CS SEMINAR

Scalable SPARQL Querying using Path Partitioning

Speaker
Associate Professor Yongluan Zhou
Department of Mathematics and Computer Science
University of Southern Denmark

Chaired by
Dr TAN Kian Lee, Tan Sri Runme Shaw Senior Professor, School of Computing
tankl@comp.nus.edu.sg

13 Aug 2015 Thursday, 02:00 PM to 03:30 PM

MR1, COM1-03-19

Abstract:

The emerging need for conducting complex analysis over big RDF datasets calls for scale-out solutions to process big RDF datasets. Queries over RDF data often involve complex self-joins, which would be very expensive to run if the data are not carefully partitioned across the cluster and hence distributed joins over massive amount of data are necessary.

Existing RDF data partitioning methods can nicely localize simple queries but still need to resort to expensive distributed joins for more complex queries. In this paper, we propose a new data partitioning approach that makes use of the rich structural information in RDF datasets and minimizes the amount of data that have to be joined across different computing nodes. We conduct an extensive experimental study using two popular RDF benchmark data and one real RDF dataset that contain up to billions of RDF triples. The results indicate that our approach can produce a balanced and low redundant data partitioning scheme that can avoid or largely reduce the cost of distributed joins even for very complicated queries.

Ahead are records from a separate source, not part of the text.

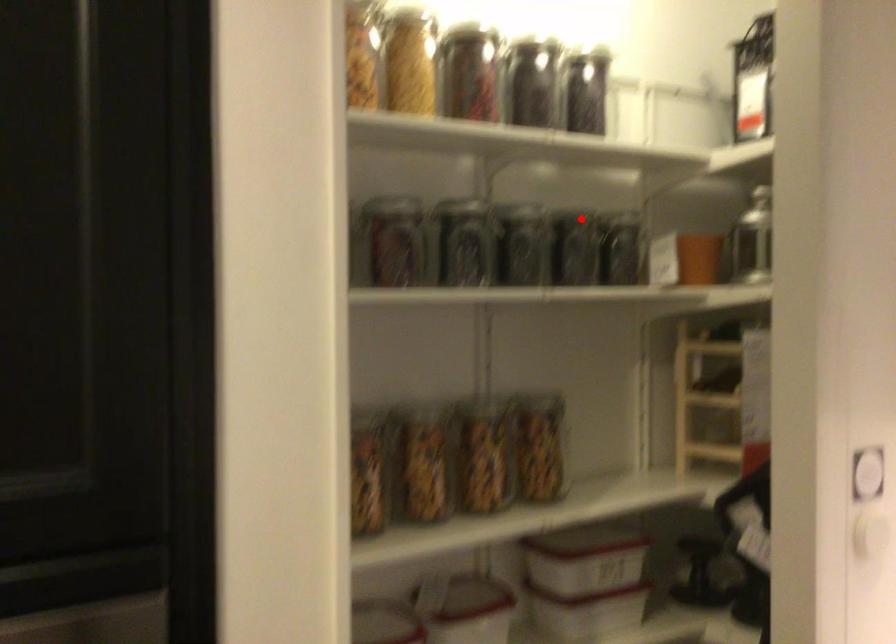
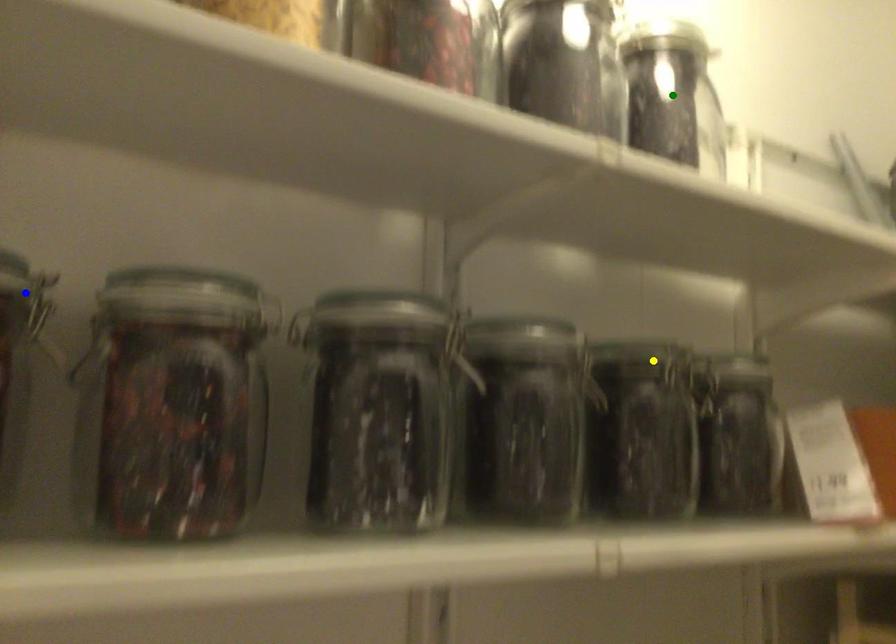
Question: I am providing you with two images of the same scene from different viewpoints. A red point is marked on the first image. You are given multiple points on the second image. Can you choose the point in image 2 that corresponds to the point in image 1?

Choices:
 (A) green point
 (B) yellow point
 (C) blue point

Answer: (B)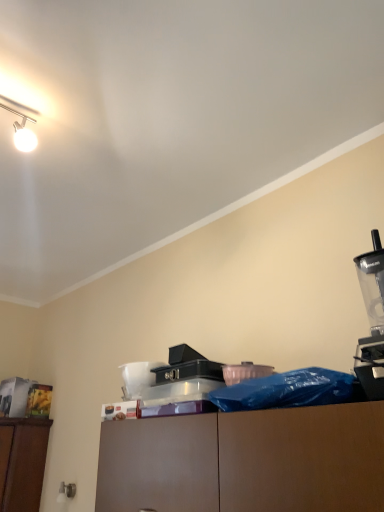
Locate an element on the screen. transparent plastic blender at right is located at coordinates (372, 321).

This screenshot has width=384, height=512. Describe the element at coordinates (372, 321) in the screenshot. I see `transparent plastic blender at right` at that location.

The height and width of the screenshot is (512, 384). What do you see at coordinates (187, 366) in the screenshot?
I see `black plastic case at center` at bounding box center [187, 366].

Where is `black plastic case at center`? This screenshot has width=384, height=512. black plastic case at center is located at coordinates (187, 366).

Where is `transparent plastic blender at right`? The width and height of the screenshot is (384, 512). transparent plastic blender at right is located at coordinates (372, 321).

In the image, is black plastic case at center on the left side or the right side of transparent plastic blender at right?

From the image, it's evident that black plastic case at center is to the left of transparent plastic blender at right.

Which is behind, black plastic case at center or transparent plastic blender at right?

black plastic case at center is further away from the camera.

Does point (181, 345) come in front of point (367, 269)?

No, (181, 345) is further to viewer.

From the image's perspective, relative to transparent plastic blender at right, is black plastic case at center above or below?

Based on their image positions, black plastic case at center is located beneath transparent plastic blender at right.

From a real-world perspective, relative to transparent plastic blender at right, is black plastic case at center vertically above or below?

In terms of real-world spatial position, black plastic case at center is below transparent plastic blender at right.

Can you confirm if black plastic case at center is wider than transparent plastic blender at right?

In fact, black plastic case at center might be narrower than transparent plastic blender at right.

Considering the relative sizes of black plastic case at center and transparent plastic blender at right in the image provided, is black plastic case at center shorter than transparent plastic blender at right?

Yes, black plastic case at center is shorter than transparent plastic blender at right.

Which of these two, black plastic case at center or transparent plastic blender at right, is bigger?

transparent plastic blender at right.

Is transparent plastic blender at right inside black plastic case at center?

That's incorrect, transparent plastic blender at right is not inside black plastic case at center.

Is there a large distance between black plastic case at center and transparent plastic blender at right?

No, there isn't a large distance between black plastic case at center and transparent plastic blender at right.

Is black plastic case at center turned away from transparent plastic blender at right?

No, black plastic case at center is not facing the opposite direction of transparent plastic blender at right.

How distant is black plastic case at center from transparent plastic blender at right?

black plastic case at center and transparent plastic blender at right are 26.76 inches apart from each other.

Image resolution: width=384 pixels, height=512 pixels. I want to click on job lying below the transparent plastic blender at right (from the image's perspective), so (187, 366).

Is transparent plastic blender at right to the right of black plastic case at center from the viewer's perspective?

Yes.

Is the position of transparent plastic blender at right more distant than that of black plastic case at center?

No, it is not.

Which is behind, point (361, 272) or point (192, 366)?

The point (192, 366) is farther from the camera.

From the image's perspective, is transparent plastic blender at right on black plastic case at center?

Yes, from the image's perspective, transparent plastic blender at right is above black plastic case at center.

From a real-world perspective, who is located higher, transparent plastic blender at right or black plastic case at center?

transparent plastic blender at right.

Considering the relative sizes of transparent plastic blender at right and black plastic case at center in the image provided, is transparent plastic blender at right thinner than black plastic case at center?

Incorrect, the width of transparent plastic blender at right is not less than that of black plastic case at center.

Can you confirm if transparent plastic blender at right is shorter than black plastic case at center?

In fact, transparent plastic blender at right may be taller than black plastic case at center.

Between transparent plastic blender at right and black plastic case at center, which one has larger size?

transparent plastic blender at right.

Is transparent plastic blender at right located outside black plastic case at center?

Yes, transparent plastic blender at right is outside of black plastic case at center.

Is transparent plastic blender at right beside black plastic case at center?

No.

Is transparent plastic blender at right facing away from black plastic case at center?

No.

Can you tell me how much transparent plastic blender at right and black plastic case at center differ in facing direction?

Answer: The angular difference between transparent plastic blender at right and black plastic case at center is 5.48 degrees.

The height and width of the screenshot is (512, 384). What are the coordinates of `job located on the left of transparent plastic blender at right` in the screenshot? It's located at (187, 366).

This screenshot has height=512, width=384. I want to click on job on the left of transparent plastic blender at right, so click(187, 366).

Locate an element on the screen. This screenshot has width=384, height=512. job below the transparent plastic blender at right (from the image's perspective) is located at coordinates (187, 366).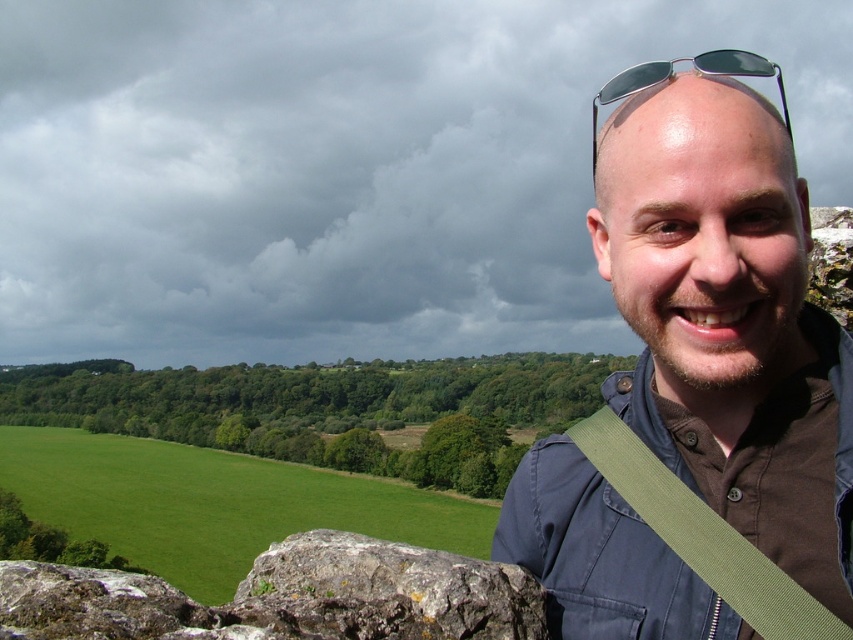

In terms of query execution time, our approach can outperform the state-of-the-art methods by orders of magnitude.


Biodata:

Yongluan Zhou is an Associate Professor in the Department of Mathematics and Computer Science at SDU. Before joining SDU, he had been working at EPFL as a postdoctoral researcher. He obtained his PhD in Computer Science at National University of Singapore. His research interests span across database systems and distributed systems, especially in the area of query processing and optimization and data stream management.